An overview of the IMSA’s off-season transformation from GTLM to GTD Pro…

Photo: Michelin


IMSA’s 2022 realignment of the former GT Le Mans class to GTD Pro with cars built on the GT3 platform, included a key decision regarding tires.

The GTD class has traditionally raced on a commercially available racing slick from IMSA’s official tire supplier. The GTLM class however was an open tire class and provided Michelin its only IMSA access prior to becoming the Official Tire of IMSA in 2019.

Following its long tradition of support at Le Mans, Michelin developed a full range of bespoke tires for each of its manufacturer partners competing in IMSA GTLM and the GTE Pro class in WEC.

GTLM teams could switch to their respective hard, medium, or soft compounds to meet their chassis needs, track conditions, and temperatures.

Teams could also mix and match compounds, sometimes simultaneously running two or even three compounds on different wheel positions to extract every hundredth of lap time.

To be prepared for any eventuality, some GTLM teams even mounted all three compounds at some races.

IMSA, in turn relied upon the performance of the Michelin GTLM confidential tires in establishing the desired stratification of classes to separate the field.

Photo: Michelin


As the GTLM tires carried Michelin’s confidential and highly proprietary technology, they were developed, shipped, stored, mounted, distributed, and returned separately from the commercial tires used in the GTD, Michelin Pilot Challenge, and IMSA Prototype Challenge classes.

With up to five manufacturers each having its own soft, medium, and hard compounds and different sized front and rear tires, Michelin and its exclusive IMSA race tire distributors at Jackson were at times managing 30 different SKUs or stock keeping units, just for the GTLM class.

By comparison, less than half that the number covers all the other IMSA classes.

Now, both GTD and GTD Pro classes will have the same allocations of the pre-designated compound at each event and draw from the same commercial tire inventory. All IMSA teams use the same highly regarded Michelin treaded wet tires.

Photo: Mike Levitt/IMSA


The result is that the WeatherTech Championship GTD and GTD Pro manufacturer entries will have identical GT3 cars, fitted with the same Michelin tires, and initially on the same IMSA Balance of Performance tables.

The returning GTLM teams have the bigger adjustment, no longer having their respective options and the mix and match capabilities to tune chassis handing or develop strategies.

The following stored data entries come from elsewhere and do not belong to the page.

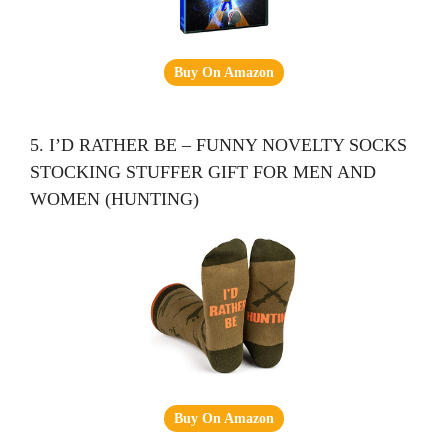
Buy On Amazon
5. I’D RATHER BE – FUNNY NOVELTY SOCKS
STOCKING STUFFER GIFT FOR MEN AND
WOMEN (HUNTING)
Buy On Amazon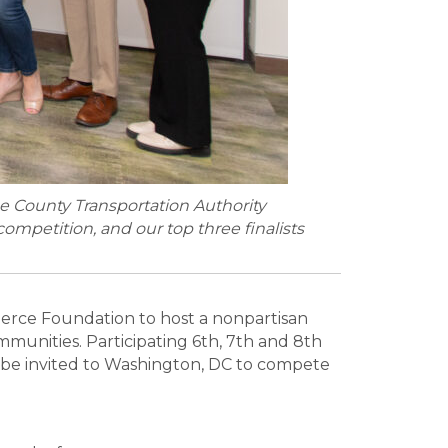
ne County Transportation Authority
ompetition, and our top three finalists
rce Foundation to host a nonpartisan
munities. Participating 6th, 7th and 8th
ill be invited to Washington, DC to compete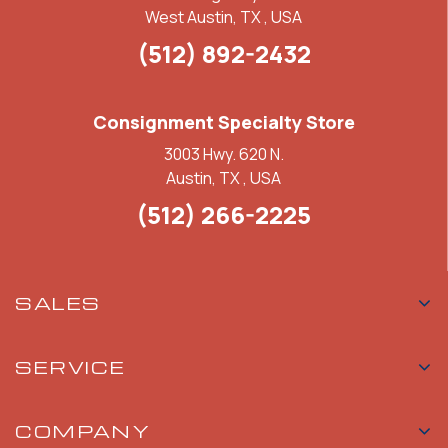
West Austin, TX , USA
(512) 892-2432
Consignment Specialty Store
3003 Hwy. 620 N.
Austin, TX , USA
(512) 266-2225
SALES
SERVICE
COMPANY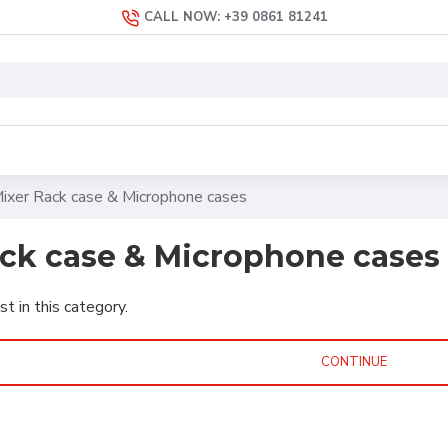
CALL NOW: +39 0861 81241
ixer Rack case & Microphone cases
ack case & Microphone cases
st in this category.
CONTINUE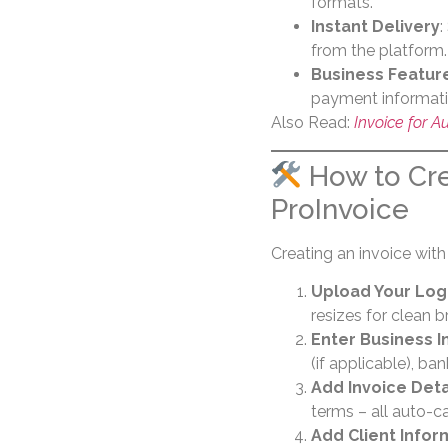
formats.
Instant Delivery
:
from the platform.
Business Featur
payment informatio
Also Read:
Invoice for 
How to Cre
ProInvoice
Creating an invoice with
Upload Your Lo
resizes for clean b
Enter Business I
(if applicable), ban
Add Invoice Deta
terms – all auto-c
Add Client Infor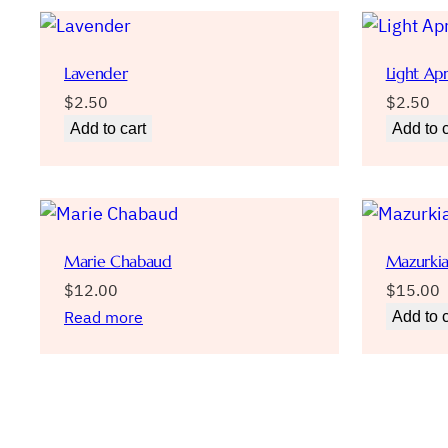
Lavender
Light Apr
$
2.50
$
2.50
Add to cart
Add to c
Marie Chabaud
Mazurki
$
12.00
$
15.00
Read more
Add to c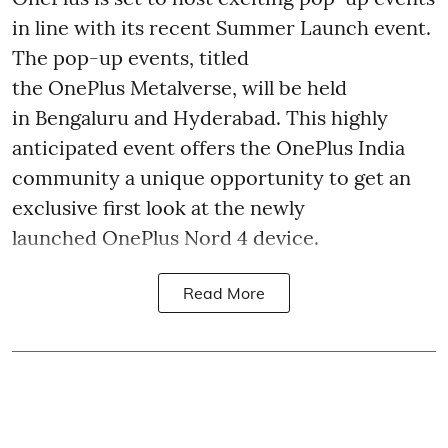
in line with its recent Summer Launch event.
The pop-up events, titled
the OnePlus Metalverse, will be held
in Bengaluru and Hyderabad. This highly
anticipated event offers the OnePlus India
community a unique opportunity to get an
exclusive first look at the newly
launched OnePlus Nord 4 device.
Read More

The proven tire performance and long tread life of the Michelin commercial slick provides them with a consistent base to work from.

The GTLM drivers do however gain ABS, which is especially helpful in wet conditions.

For GTD drivers, who have been racing on the designated Michelin S9M tires since 2019, the adjustment will be more in terms of increased traffic as the GTD Pro cars will no longer have a clear performance advantage.

The GTD class field includes many established professionals, including several current or former factory shoes, along with a mix of rising talents and veteran competitors. Now, with identical cars and the same tires, many of the GTD Class drivers expect to effectively match their GTD-Pro counterparts during their stints.

The response to IMSA’s new GTD platform is already a big winner with 35 cars (13 in GTD Pro and 22 in GTD) and more than 100 GT drivers.

With a 61-car field and so many GT entries, a true test of tire and traffic management, race strategies and the performance of each driver and crew provide a fitting way to kick of the IMSA season and celebrate.